Il ricambio in Banca d’Italia è una faccenda delicata anche perché ha a che fare con la tradizione dell’Istituto e dunque con la sua storia centenaria. Perché mai, o meglio quasi mai, un governatore è venuto dall’esterno. E quando è accaduto, per esempio con Einaudi o nei tempi più recenti con lo stesso Draghi, era sempre in seguito a eventi traumatici. Nel primo caso, è appena finita la guerra, con l’Italia che si dibatte tra distruzione e disoccupazione; nel secondo caso, ci sono stati gli scandali dell’era Fazio. Tutti gli altri in qualche maniera venivano dall’interno o ci erano transitati. Anche Guido Carli, il più esterno dei governatori, che due anni prima di essere nominato aveva ricoperto per un breve periodo l’incarico di ministro del commercio estero, in realtà aveva già lavorato per conto di Einaudi all’Ufficio italiano cambi, aveva partecipato alle sfibranti discussioni di Bretton Woods ed era stato a Washington come rappresentante italiano presso il Fmi. Ma Menichella lo volle al suo posto ad appena 46 anni. «Ero diventato governatore quasi di colpo», dirà lui stesso. Era l’agosto del 1960.

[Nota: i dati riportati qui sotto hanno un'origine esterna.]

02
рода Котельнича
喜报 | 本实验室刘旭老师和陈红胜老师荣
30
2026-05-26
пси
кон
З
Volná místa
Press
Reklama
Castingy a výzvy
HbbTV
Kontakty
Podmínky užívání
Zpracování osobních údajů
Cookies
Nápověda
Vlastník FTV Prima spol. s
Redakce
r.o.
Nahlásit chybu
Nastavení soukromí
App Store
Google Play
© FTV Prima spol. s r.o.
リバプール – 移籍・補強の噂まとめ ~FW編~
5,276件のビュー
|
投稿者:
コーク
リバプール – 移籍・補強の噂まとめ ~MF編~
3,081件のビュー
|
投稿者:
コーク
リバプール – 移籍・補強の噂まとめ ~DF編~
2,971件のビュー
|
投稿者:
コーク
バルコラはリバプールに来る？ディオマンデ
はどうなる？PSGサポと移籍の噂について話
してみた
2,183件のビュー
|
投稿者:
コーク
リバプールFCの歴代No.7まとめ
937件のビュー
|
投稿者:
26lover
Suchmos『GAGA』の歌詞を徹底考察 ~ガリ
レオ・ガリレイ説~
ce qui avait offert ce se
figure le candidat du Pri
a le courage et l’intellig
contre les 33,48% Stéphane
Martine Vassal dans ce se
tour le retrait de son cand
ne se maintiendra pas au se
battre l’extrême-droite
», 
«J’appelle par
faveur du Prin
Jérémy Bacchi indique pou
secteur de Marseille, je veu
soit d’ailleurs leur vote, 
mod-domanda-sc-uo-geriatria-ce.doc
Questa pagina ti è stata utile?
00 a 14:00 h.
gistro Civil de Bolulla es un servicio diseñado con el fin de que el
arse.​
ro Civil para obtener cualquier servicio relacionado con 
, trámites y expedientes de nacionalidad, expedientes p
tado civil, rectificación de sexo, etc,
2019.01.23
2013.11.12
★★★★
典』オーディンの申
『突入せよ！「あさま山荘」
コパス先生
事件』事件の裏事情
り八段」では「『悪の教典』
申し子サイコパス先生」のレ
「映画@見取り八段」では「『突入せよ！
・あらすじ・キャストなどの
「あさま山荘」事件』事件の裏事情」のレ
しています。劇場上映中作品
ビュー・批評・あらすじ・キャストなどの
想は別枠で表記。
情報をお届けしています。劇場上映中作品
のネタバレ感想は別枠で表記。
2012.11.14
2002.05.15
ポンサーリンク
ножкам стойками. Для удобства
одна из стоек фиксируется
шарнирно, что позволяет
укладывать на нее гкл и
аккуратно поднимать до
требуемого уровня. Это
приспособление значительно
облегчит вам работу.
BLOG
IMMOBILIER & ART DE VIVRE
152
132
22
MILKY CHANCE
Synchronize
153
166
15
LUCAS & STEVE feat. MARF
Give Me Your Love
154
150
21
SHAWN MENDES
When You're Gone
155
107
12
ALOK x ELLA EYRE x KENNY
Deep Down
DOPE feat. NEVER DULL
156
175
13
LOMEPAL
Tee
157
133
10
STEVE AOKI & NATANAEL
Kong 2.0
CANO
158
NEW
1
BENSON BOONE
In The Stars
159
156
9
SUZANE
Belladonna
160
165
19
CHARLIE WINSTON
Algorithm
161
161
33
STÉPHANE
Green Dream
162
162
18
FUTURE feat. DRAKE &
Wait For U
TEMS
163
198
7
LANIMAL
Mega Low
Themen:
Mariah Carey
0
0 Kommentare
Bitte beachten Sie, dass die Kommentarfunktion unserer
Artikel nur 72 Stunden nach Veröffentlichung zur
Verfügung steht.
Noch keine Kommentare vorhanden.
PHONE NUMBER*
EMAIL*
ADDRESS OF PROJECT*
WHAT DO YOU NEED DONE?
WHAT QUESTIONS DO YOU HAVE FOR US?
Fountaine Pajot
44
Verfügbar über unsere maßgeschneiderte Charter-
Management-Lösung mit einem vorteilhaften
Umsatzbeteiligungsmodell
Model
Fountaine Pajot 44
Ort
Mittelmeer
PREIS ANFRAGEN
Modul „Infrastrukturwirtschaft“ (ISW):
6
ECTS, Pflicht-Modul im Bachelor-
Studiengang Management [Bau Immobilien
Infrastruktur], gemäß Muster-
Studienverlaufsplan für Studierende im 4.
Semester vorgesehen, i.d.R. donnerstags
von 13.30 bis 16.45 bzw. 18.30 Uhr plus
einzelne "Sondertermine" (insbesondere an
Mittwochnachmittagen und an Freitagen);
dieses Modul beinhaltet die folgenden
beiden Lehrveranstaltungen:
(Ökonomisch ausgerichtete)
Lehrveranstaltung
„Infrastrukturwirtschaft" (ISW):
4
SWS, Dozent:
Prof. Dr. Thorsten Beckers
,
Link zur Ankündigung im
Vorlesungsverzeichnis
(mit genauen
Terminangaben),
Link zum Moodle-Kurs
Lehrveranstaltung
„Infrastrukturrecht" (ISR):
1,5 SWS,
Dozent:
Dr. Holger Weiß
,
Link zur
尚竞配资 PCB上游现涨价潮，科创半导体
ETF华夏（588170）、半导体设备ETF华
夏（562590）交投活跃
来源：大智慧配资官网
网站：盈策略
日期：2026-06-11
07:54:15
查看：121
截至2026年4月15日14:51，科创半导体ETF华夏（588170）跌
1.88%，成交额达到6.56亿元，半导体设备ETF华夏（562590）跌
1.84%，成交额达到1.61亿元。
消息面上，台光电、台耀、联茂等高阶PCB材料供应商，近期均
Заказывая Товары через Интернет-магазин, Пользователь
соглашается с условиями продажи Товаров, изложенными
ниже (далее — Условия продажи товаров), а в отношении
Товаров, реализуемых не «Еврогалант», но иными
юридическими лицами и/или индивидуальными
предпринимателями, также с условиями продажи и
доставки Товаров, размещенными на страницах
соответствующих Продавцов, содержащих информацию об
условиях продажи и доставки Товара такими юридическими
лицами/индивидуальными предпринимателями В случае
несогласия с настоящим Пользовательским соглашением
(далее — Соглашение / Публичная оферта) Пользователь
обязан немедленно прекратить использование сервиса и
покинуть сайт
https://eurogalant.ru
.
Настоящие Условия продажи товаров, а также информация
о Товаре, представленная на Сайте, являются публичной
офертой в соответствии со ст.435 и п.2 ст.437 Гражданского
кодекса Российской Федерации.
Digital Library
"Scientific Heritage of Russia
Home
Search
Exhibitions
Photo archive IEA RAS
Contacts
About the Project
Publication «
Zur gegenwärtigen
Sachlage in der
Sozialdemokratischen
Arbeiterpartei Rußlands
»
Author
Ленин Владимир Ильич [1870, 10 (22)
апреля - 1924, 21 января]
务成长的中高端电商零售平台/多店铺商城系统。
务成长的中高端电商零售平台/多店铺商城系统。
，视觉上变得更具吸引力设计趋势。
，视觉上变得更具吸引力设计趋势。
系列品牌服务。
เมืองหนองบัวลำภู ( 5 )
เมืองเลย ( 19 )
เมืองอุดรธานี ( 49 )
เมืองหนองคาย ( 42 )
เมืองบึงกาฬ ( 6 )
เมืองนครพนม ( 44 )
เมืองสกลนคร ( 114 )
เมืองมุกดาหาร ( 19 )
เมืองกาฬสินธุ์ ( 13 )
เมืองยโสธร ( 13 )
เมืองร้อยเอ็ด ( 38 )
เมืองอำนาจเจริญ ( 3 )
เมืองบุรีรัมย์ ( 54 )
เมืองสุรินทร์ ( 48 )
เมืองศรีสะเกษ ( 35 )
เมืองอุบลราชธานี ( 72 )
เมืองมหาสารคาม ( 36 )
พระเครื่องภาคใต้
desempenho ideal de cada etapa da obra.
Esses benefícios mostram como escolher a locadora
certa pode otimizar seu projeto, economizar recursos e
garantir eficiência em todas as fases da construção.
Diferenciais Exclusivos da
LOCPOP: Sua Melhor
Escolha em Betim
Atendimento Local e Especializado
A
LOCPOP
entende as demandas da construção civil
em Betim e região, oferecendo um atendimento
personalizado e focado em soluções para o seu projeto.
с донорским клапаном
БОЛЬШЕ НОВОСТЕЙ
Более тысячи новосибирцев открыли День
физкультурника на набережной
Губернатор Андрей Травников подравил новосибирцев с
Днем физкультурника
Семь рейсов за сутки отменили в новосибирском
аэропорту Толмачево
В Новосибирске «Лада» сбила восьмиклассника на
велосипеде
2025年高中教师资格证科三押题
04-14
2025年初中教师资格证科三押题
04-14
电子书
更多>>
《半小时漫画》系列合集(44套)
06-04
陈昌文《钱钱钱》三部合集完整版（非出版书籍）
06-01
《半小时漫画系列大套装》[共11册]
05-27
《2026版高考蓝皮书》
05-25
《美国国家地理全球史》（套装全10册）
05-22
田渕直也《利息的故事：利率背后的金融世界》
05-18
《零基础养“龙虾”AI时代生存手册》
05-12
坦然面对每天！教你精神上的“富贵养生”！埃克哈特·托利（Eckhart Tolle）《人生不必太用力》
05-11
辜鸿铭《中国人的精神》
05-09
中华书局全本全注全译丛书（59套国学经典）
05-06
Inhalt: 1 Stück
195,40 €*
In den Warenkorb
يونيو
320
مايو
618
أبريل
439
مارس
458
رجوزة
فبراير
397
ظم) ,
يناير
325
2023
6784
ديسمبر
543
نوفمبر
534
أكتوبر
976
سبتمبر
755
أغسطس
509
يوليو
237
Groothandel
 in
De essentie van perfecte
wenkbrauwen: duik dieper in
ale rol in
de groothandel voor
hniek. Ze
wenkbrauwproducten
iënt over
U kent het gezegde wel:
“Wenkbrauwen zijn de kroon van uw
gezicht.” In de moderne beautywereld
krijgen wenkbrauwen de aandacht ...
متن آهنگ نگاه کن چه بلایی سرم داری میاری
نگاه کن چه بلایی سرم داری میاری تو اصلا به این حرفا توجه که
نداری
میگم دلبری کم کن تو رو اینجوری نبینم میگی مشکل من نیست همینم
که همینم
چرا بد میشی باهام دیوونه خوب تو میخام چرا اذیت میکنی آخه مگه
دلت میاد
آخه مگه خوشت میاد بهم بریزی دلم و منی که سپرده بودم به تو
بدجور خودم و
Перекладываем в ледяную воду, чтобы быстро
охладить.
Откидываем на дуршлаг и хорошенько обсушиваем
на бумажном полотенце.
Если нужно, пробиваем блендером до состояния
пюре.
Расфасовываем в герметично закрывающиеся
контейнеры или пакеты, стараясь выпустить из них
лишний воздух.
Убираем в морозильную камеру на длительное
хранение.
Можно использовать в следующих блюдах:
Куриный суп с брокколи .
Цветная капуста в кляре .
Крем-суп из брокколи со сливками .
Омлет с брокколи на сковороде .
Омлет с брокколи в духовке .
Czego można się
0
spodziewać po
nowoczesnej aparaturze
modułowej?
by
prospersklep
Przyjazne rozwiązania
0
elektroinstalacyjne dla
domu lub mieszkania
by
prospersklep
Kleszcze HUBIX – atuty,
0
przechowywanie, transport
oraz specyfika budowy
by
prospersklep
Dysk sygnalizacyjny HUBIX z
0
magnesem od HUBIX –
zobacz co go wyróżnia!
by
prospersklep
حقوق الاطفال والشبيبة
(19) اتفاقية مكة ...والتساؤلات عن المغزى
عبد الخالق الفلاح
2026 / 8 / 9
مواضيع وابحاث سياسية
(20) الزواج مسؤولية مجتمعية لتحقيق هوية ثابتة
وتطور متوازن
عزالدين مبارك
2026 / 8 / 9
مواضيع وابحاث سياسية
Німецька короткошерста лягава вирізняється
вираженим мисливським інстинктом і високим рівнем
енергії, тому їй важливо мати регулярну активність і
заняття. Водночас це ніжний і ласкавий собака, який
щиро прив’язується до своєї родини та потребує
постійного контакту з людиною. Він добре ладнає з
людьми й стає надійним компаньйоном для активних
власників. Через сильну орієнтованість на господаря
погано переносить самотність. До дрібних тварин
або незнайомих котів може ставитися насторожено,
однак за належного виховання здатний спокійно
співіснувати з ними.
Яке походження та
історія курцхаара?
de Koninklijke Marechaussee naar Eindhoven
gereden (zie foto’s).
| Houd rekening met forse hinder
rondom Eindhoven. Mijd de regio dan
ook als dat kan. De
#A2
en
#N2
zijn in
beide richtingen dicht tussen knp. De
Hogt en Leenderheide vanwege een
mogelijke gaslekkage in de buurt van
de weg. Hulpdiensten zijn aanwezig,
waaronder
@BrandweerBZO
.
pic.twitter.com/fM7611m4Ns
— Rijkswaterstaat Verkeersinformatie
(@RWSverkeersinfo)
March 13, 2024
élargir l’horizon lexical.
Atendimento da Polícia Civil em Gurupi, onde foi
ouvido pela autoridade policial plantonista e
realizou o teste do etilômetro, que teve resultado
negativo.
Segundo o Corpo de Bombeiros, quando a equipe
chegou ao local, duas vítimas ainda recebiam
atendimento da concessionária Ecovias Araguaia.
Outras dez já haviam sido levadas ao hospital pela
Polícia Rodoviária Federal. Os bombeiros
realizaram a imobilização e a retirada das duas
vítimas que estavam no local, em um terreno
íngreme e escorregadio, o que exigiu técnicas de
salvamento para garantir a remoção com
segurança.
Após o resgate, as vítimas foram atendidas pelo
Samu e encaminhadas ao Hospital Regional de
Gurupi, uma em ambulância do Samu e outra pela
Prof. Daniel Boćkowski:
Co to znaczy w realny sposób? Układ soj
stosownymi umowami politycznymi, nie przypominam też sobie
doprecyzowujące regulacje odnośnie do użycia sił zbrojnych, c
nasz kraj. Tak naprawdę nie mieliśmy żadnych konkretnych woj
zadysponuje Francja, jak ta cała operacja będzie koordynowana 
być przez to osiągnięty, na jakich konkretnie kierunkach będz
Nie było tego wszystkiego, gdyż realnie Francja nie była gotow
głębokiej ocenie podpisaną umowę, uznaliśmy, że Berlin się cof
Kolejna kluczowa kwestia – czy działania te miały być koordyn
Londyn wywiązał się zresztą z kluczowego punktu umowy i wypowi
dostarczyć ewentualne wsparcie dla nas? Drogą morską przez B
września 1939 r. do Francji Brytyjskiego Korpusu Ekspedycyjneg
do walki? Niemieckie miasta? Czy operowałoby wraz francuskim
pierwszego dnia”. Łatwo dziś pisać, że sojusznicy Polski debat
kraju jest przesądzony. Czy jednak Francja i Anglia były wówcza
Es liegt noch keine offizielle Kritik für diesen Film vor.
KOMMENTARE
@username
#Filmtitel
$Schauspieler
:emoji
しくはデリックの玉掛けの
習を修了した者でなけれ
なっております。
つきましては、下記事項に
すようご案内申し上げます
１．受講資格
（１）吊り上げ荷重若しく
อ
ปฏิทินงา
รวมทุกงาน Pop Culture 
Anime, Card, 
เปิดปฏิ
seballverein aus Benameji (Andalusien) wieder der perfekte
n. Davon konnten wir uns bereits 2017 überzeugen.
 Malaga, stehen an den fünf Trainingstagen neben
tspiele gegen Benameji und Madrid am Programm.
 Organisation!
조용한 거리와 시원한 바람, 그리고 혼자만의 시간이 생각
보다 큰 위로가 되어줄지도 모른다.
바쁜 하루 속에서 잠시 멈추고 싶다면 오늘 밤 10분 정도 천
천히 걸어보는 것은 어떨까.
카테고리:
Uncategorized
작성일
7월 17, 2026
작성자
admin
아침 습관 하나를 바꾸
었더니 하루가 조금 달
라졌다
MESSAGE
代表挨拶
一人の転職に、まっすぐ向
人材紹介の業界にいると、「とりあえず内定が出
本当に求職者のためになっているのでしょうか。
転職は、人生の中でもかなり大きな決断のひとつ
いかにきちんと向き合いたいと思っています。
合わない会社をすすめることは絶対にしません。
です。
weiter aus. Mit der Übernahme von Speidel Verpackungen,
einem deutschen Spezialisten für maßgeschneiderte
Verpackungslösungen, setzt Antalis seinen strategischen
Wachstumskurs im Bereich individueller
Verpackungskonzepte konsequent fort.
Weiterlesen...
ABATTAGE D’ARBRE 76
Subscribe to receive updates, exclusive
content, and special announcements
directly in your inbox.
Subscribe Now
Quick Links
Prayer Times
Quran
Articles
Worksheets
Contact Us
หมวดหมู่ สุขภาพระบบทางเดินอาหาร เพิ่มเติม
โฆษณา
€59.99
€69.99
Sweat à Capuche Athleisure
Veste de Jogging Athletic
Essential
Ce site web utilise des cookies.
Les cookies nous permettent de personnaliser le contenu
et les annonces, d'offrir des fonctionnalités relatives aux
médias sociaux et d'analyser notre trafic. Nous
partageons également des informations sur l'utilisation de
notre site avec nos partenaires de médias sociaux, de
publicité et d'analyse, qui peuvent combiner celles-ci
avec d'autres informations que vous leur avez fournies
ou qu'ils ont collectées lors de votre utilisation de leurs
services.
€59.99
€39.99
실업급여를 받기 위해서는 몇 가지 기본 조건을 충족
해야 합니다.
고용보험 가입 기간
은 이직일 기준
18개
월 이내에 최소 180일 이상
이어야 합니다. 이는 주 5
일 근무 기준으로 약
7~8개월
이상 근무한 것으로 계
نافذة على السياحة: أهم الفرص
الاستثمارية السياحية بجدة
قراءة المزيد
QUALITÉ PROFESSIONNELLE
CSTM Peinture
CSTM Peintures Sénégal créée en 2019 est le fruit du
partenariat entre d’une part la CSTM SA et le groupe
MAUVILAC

Altri tempi. Oggi è cambiata anche la complessa procedura per la nomina del vertice della Banca d’Italia e la politica ha il suo peso. E, soprattutto, ce l’ha il Quirinale che deve firmare il decreto e dunque la proposta che gli viene formulata dal presidente del Consiglio, sentito il resto dell’esecutivo e il consiglio superiore dell’Istituto. Il capo dello Stato al momento non ha ancora ricevuto nessuna proposta. Ma seguirà l’istruttoria, c’è da giurarci, così come si è speso personalmente per sostenere la candidatura di Draghi alla Bce: l’ultima volta ancora a fine febbraio, incontrando il presidente tedesco Christian Wulff, quando ha detto che per quel posto dovevano contare le competenze e non la nazionalità . Oltre naturalmente al bene prezioso dell’indipendenza e dell’autonomia dalla politica. Un principio che a maggior ragione vale anche per palazzo Koch.